Assigned task:
Your answer should be the exact lines of the data below from the one containing "hfov_deg: 41.1" through the one containing "f_number: 10"; please include nothing else.

Record set:
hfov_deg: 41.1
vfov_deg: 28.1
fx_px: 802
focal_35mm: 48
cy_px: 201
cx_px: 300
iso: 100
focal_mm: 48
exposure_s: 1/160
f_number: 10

---

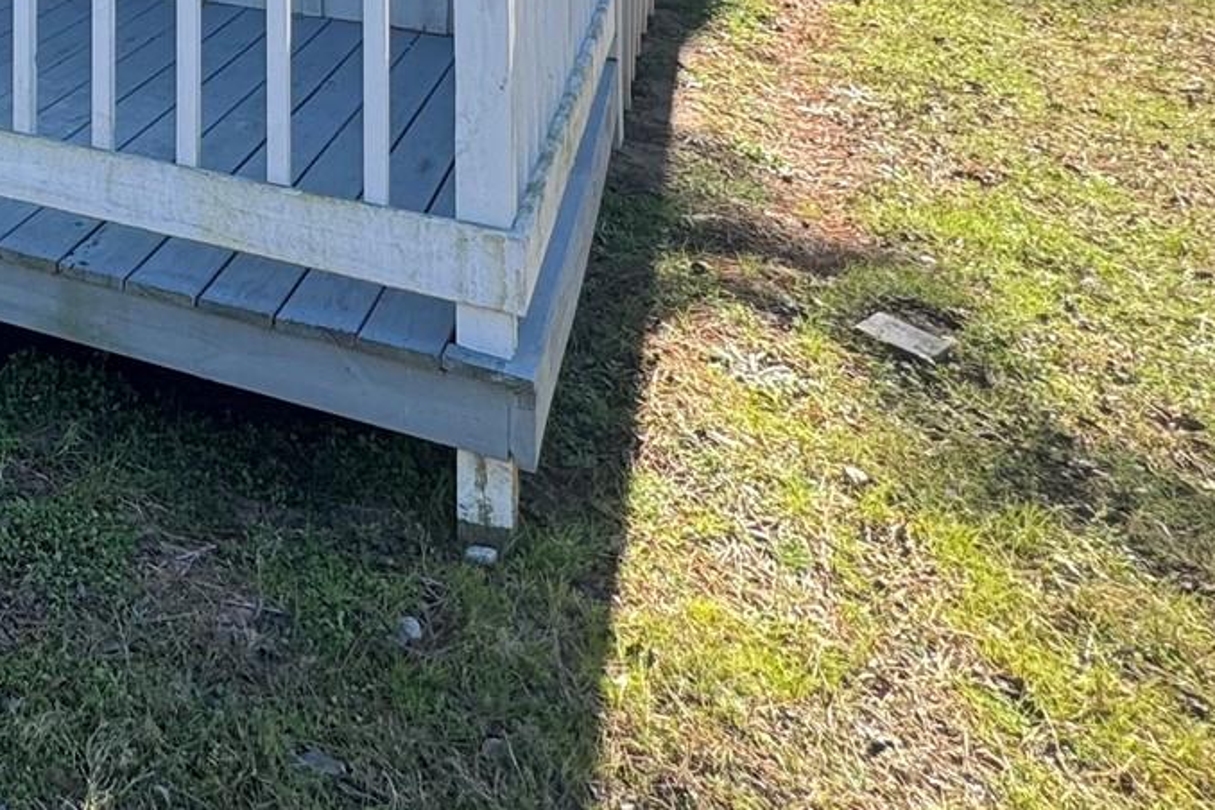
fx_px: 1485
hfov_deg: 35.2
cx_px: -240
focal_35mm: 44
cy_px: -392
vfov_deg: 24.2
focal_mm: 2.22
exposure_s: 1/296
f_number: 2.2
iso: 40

Solution:
hfov_deg: 41.1
vfov_deg: 28.1
fx_px: 802
focal_35mm: 48
cy_px: 201
cx_px: 300
iso: 100
focal_mm: 48
exposure_s: 1/160
f_number: 10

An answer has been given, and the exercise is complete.